El Occidente cristiano ha faltado a su vocación, he aquí la verdad. Desgracia para él porque no ha evangelizado sino a medias. Dios ha tenido necesidad de los hombres, y los hombres se han servido de Dios, esto lo dice todo (François Mauriac)
Ante la situación que nos toca vivir, es fácil caer en la desesperanza. ¡Qué mal está el mundo, señor Facundo! Es un pesimismo lógico pero, creo, estéril. No saca nada productivo. Yo me imagino que el Papa, al que tantas cosas le llegan sobre lo que pasa en el mundo y en la Iglesia, podría ser el primero en tirar la toalla, pensando que esto ya no tiene remedio. Y, sin embargo, nos ha convocado a un Año de la Fe que comienza con un Sínodo sobre la Nueva Evangelización.
No es esta la primera crisis que vivimos. Desde que el mundo existe y el hombre está sobre él, siempre las ha habido y las habrá. La primera gran crisis fue el pecado original. Y feliz culpa que mereció tan gran Redentor, que diría San Pablo, porque a grandes males, grandes remedios.
La cuestión es si nosotros, los que nos llamamos creyentes, cristianos, católicos, y decimos que amamos a Dios sobre todas las cosas, somos capaces de dar, con nuestra vida, un testimonio que haga posible que el mundo cambie. Porque no se trata sólo de palabras, si estas no van acompañadas de obras. Y esto sólo es posible si cada uno de nosotros alimentamos nuestra propia fe, porque nadie da lo que no tiene.
Es significativo que el Papa, en la carta Porta fidei, no hable de técnicas de evangelización, ni de estrategias. En primer lugar habla de conversión personal. Y esto no es otra cosa que descubrir, una vez más, el amor que Dios nos ha manifestado en Cristo. Este amor ha trasformado nuestra vida, haciendo de nosotros hombres nuevos.
Y esto nos afecta a todos. No puedo mirar a otro lado, como si no fuera conmigo. Ni puedo buscar culpables de lo que está pasando. La renovación de la Iglesia pasa también a través del testimonio ofrecido por la vida de los creyentes: con su misma existencia en el mundo, los cristianos están llamados efectivamente a hacer resplandecer la Palabra de verdad que el Señor Jesús nos dejó[1].
Cuentan de dos comerciales de una fábrica de zapatos, que fueron enviados a distintos pueblos de África a hacer un estudio de mercado. Al cabo de un tiempo, uno de ellos mandó un telegrama a la fábrica en el que decía: No hay posibilidad de venta, no usan zapatos. El otro también mandó un telegrama, informando de la situación: Todo el mercado es nuestro, no tienen zapatos.

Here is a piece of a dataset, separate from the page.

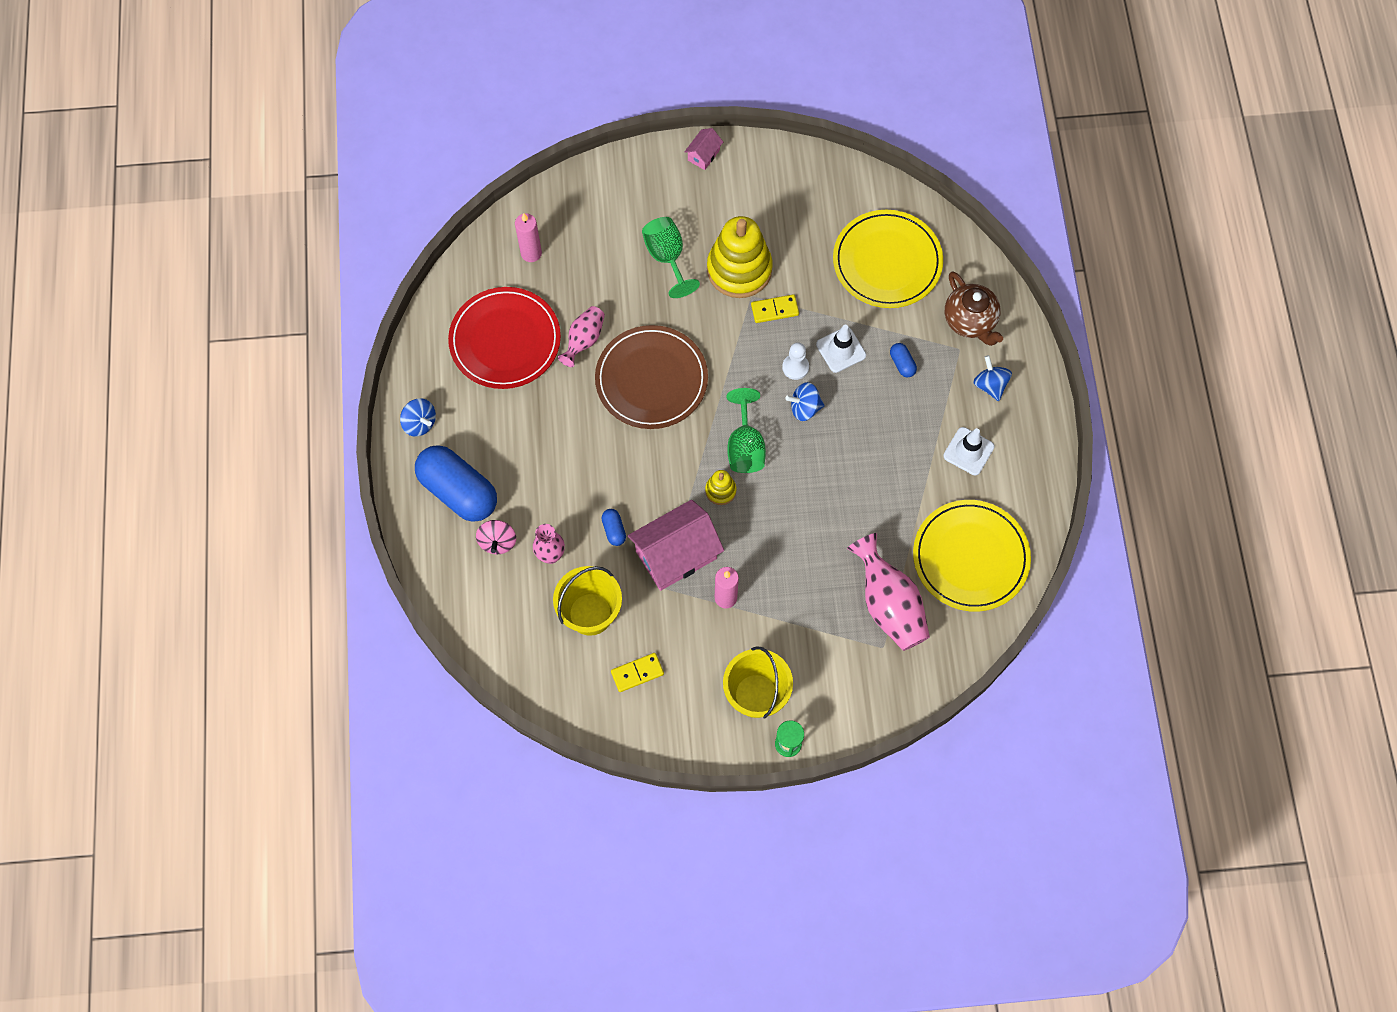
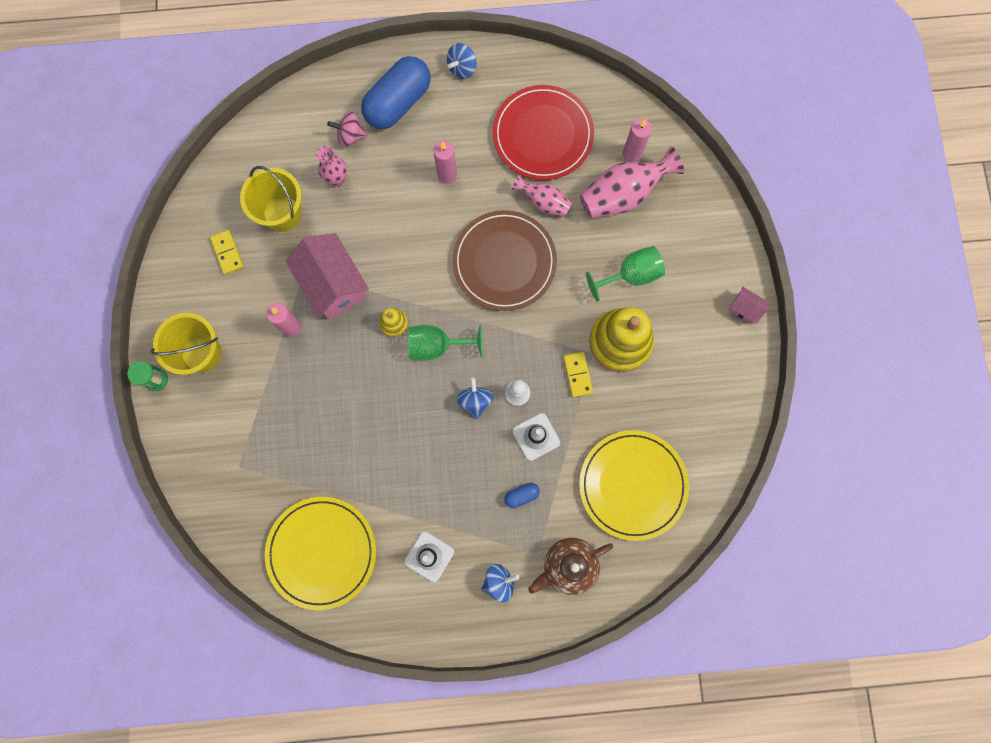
camera: 90 degrees right, 10 degrees up
blue capsule [602,509,626,546] -> none
pink vase [847,533,930,651] -> pink vase moved to [580,147,684,219]
none -> pink candle [433,141,457,184]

Tenemos todo el mercado para nosotros, porque los hombres y mujeres del siglo XXI necesitan a Dios. Esto es un hecho claro, por mucho que algunos quieran negarlo o esconderlo, porque el hombre es religioso por naturaleza. Y porque Dios, manifestado en Cristo, es la respuesta a los deseos más profundos que hay en el corazón del hombre.
Hoy como ayer, él nos envía por los caminos del mundo para proclamar su Evangelio a todos los pueblos de la tierra (cf. Mt 28, 19). Con su amor, Jesucristo atrae hacia sí a los hombres de cada generación: en todo tiempo, convoca a la Iglesia y le confía el anuncio del Evangelio, con un mandato que es siempre nuevo. Por eso, también hoy es necesario un compromiso eclesial más convencido en favor de una nueva evangelización para redescubrir la alegría de creer y volver a encontrar el entusiasmo de comunicar la fe…
La fe, en efecto, crece cuando se vive como experiencia de un amor que se recibe y se comunica como experiencia de gracia y gozo. Nos hace fecundos, porque ensancha el corazón en la esperanza y permite dar un testimonio fecundo: en efecto, abre el corazón y la mente de los que escuchan para acoger la invitación del Señor a aceptar su Palabra para ser sus discípulos[2].